Quemar las naves
Por Christián Carman
Una noche, mientras Tales, el primer filósofo griego, paseaba por Mileto contemplando las estrellas, cayó en un pozo. Una joven de Tracia que pasaba por ahí se rió a carcajadas marcándole que quería conocer las cosas del cielo pero no sabía lo que tenía delante de sus pies. Esta anécdota la conocemos por Platón, que le encantaba contarla. La ponía siempre como ejemplo de lo que él consideraba una virtud de los verdaderos filósofos: vivir tan conectados con el más allá, que se pierden en la vida cotidiana: se olvidan de pagar las cuentas, no saben a cuánto está el dólar ni dónde dejaron el auto. Su cuerpo –dice Platón– habita en la ciudad, pero su pensamiento vuela por las alturas.
A Aristóteles no le gustaba para nada esa visión que Platón tenía del filósofo. Por eso a la historia que contaba Platón, oponía otra que también se atribuía a Tales. Como se le reprochaba su pobreza por haber decidido dedicarte a la filosofía, un día Tales, previendo, gracias a sus conocimientos que habría una buena cosecha de aceitunas cuando todavía era invierno, alquiló con el poco dinero que tenía todos los molinos de aceite de Mileto y Quíos, por muy bajo precio porque no tenía ningún competidor. Cuando llegó el momento oportuno, y aumentó tremendamente la demanda, él los realquiló a precios desorbitantes. Aristóteles remata: “Tales demostró así que es fácil para los filósofos enriquecerse, si quieren, pero no es eso lo que les interesa.” Él mismo lo probó con su vida. Hizo muchísimo dinero cuando interrumpió durante algunos años su carrera filosófica para convertirse en nada menos que el tutor de Alejandro Magno, el hijo de Filipo II, rey de Macedonia.
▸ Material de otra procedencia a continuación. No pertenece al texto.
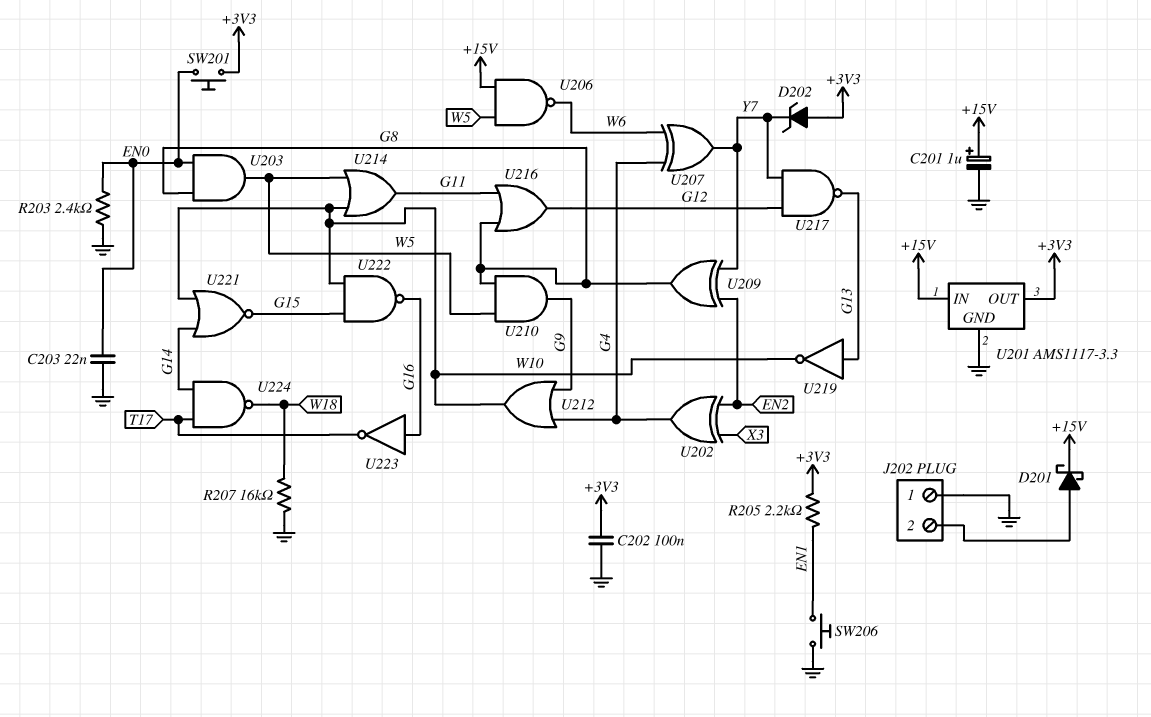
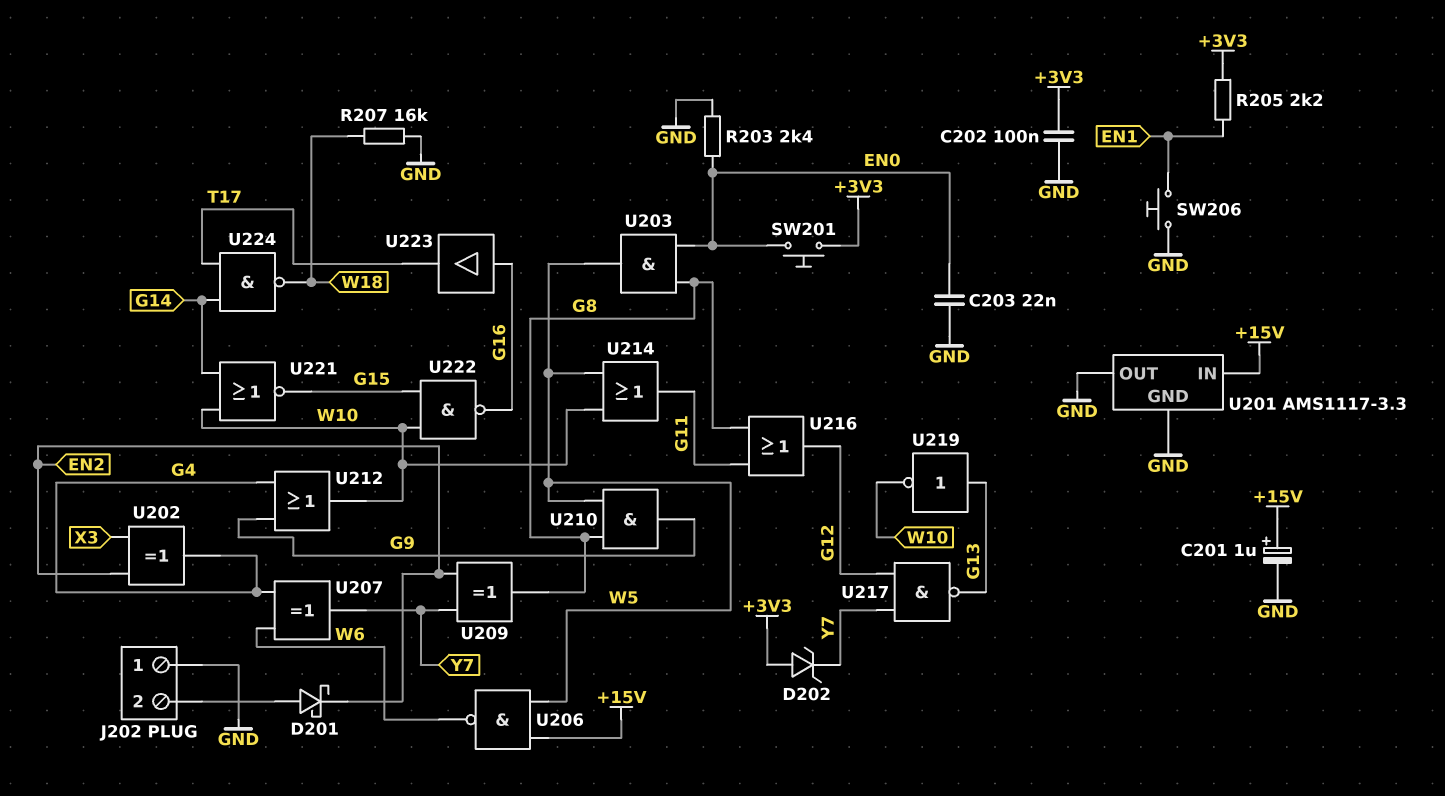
D201: schottky (A J202/2, K +15V) -> schottky (A J202/2, K EN2)
U201 pin OUT: +3V3 -> GND
U223: NOT (in G16, out T17) -> buffer (in G16, out T17)

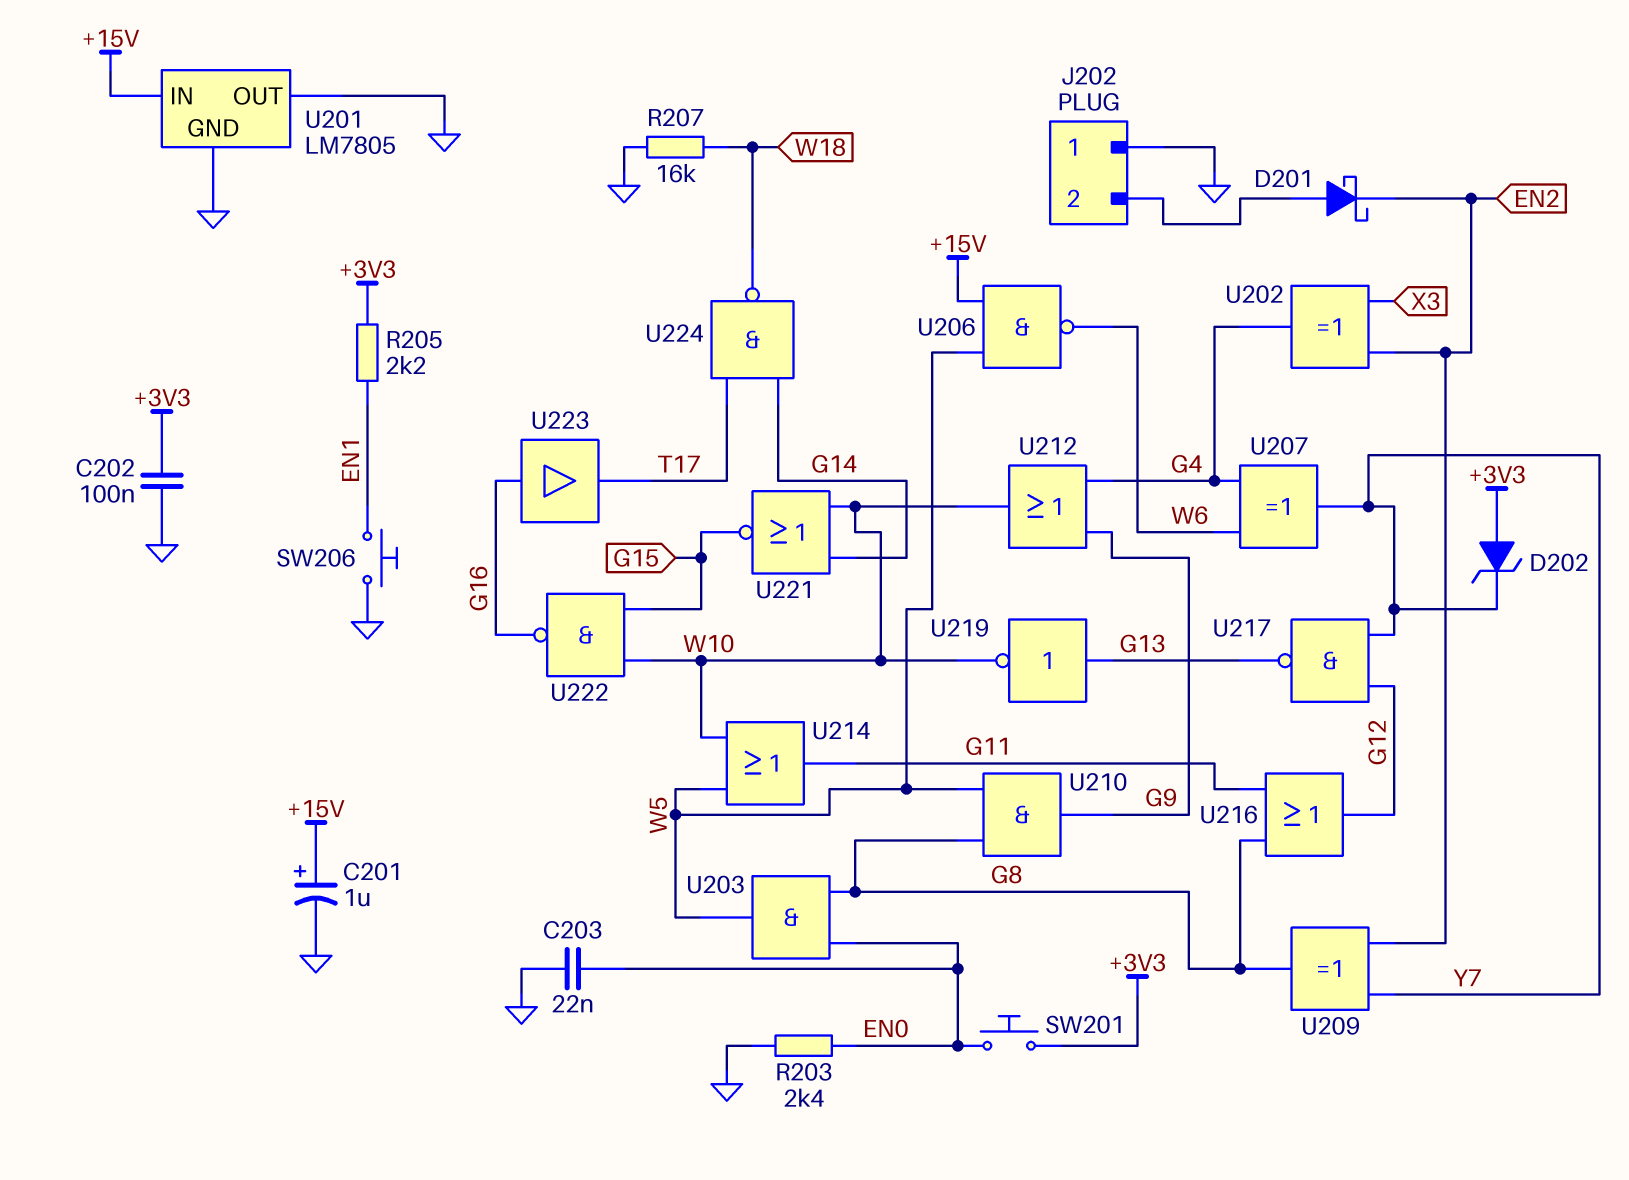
U201: AMS1117-3.3 -> LM7805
Alejandro siempre apreció muchísimo las enseñanzas que recibió de su tutor. De hecho, todavía se conserva una copia de una carta en la que Alejandro, al enterarse que Aristóteles estaba publicando libros, le reprocha: “¿en qué superaré a otros hombres si las doctrinas en las que he sido educado han de ser propiedad común de todos los hombres?”. La aplicación de una de las grandes enseñanzas de Aristóteles se vio cuando, en el año 335 a.C., Alejandro, que ya había sucedido a su padre en el trono, observó que en la costa fenicia sus enemigos lo triplicaban en número. Desembarcó y ordenó quemar las naves. Mientras ardían, reunió a sus hombres y les dijo: “observen cómo se queman los barcos. Ya no podremos regresar a casa huyendo. Ya no hay vuelta atrás. Vamos a regresar. Pero lo haremos de la única forma posible, en los barcos de nuestros enemigos.”
La primera impresión que uno tiene es que quemar las naves es una reverenda estupidez. Te estás quitando a vos mismo la posibilidad de huir. Vos mismo estás coartando tu propia libertad. ¿Quién en su sano juicio haría algo así? Pero Alejandro sabía, antes de la batalla, cuando todavía el temor no le nublaba la razón, que lo mejor era atacar. Y también sabía que luego el temor lo confundiría tanto que le podría hacer cambiar de parecer. Pero no quería cambiar de parecer, porque estaba seguro de su decisión. Por lo tanto, tomó medidas para obligarse a cumplirla. Quemar las naves no era coartar su libertad, era custodiarla de sí mismo, porque así logró hacer lo que realmente quería.
Paradójicamente, a veces, para ser más libres, para defender nuestra libertad, tenemos que atarnos. Como Ulises, que pidió que lo ataran al mástil de la embarcación para no arrojarse al mar, seducido por el canto de las sirenas.